Он ответил: «Вы спрашиваете о Сатклиффе? Трудно сказать, сколько лет он пролежал молча, спящей личинкой в коконе моей старой черной записной книжки. Я не знал, что с ним делать — хотя продолжал копить о нем записи. Естественно, он должен был стать совершенно непохожим на меня — чтобы я мог посмотреть на него со стороны, с дружеской объективностью. Но он, насколько я понимаю, представляет мою сущность — ту ее часть, которая воспринимала жизнь в черном цвете, однако, благодаря вам, поверила в то, что в космическом масштабе это просто нелепо. Он — это я, но здравомыслящий до безобразия. Частенько я целовал вас его губами, чтобы узнать, каково это. А он даже ни разу не соизволил сказать мне спасибо».
Он сел, положив книгу на колени, и вновь загляделся на пламя, в извивах которого видел змей, огненные лестницы, сгорающего на костре крестоносца, скорпиона, распятие.
Чего только не бывает. Вот и Сатклифф мог бы родиться где-нибудь к северу от Лонгборо, скажем, в семье почтенных квакеров. Или мельников?
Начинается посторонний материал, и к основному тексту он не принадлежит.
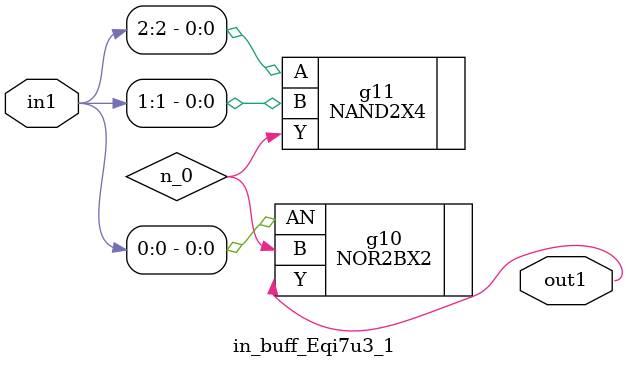
<source format=v>
`timescale 1ps / 1ps


module in_buff_Eqi7u3_1(in1, out1);
  input [2:0] in1;
  output out1;
  wire [2:0] in1;
  wire out1;
  wire n_0;
  NOR2BX2 g10(.AN (in1[0]), .B (n_0), .Y (out1));
  NAND2X4 g11(.A (in1[2]), .B (in1[1]), .Y (n_0));
endmodule



</source>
Он был умным мальчиком, заслужив стипендию, отучился в Оксфордском университете, а потом, подобно множеству других, угодил на рынок невольников-педагогов. Он отредактировал несколько подстрочников, но их «зарезал» крикливый зануда-профессор — шанс стать переводчиком был потерян. Надвигалась нищета, а так как у него не было цели, ради которой стоило бы голодать, то он принял первое же предложение, отправившись преподавать французский язык и музыку в школу для девочек в Гимендейле. В этом благотворительном религиозном заведении учились сироты. Преподавательский состав наполовину состоял из монашек. С этого началось его падение. Монашки захаживали к ученым мужам, ученые мужи — к монашкам, дальше — ближе, голова кругом… Он действительно не виноват…
Гимендейл находился недалеко от Борнмута, южного морского курорта, который уже в те времена облюбовали отошедшие от дел священники, адвокаты, учителя и колониальные чиновники. Изгороди из бирючины, подглядывания из-за занавесок, претензии на родовитость; тихие улицы, просыпающиеся только когда появляется позвякивающий бидонами маленький фургон молочника. Отличное место для развития недюжинных способностей, мрачно говорил он себе, мрачно выходя на ежедневную прогулку: дважды вокруг орошаемых полей, а в дождь один раз — туда и обратно — вдоль скал. Ох, уж этот вечный дождь! Восемь часов в неделю Сатклифф проводил со своими болезненно тощими ученицами, у них были прилизанные волосы и вялые мозги.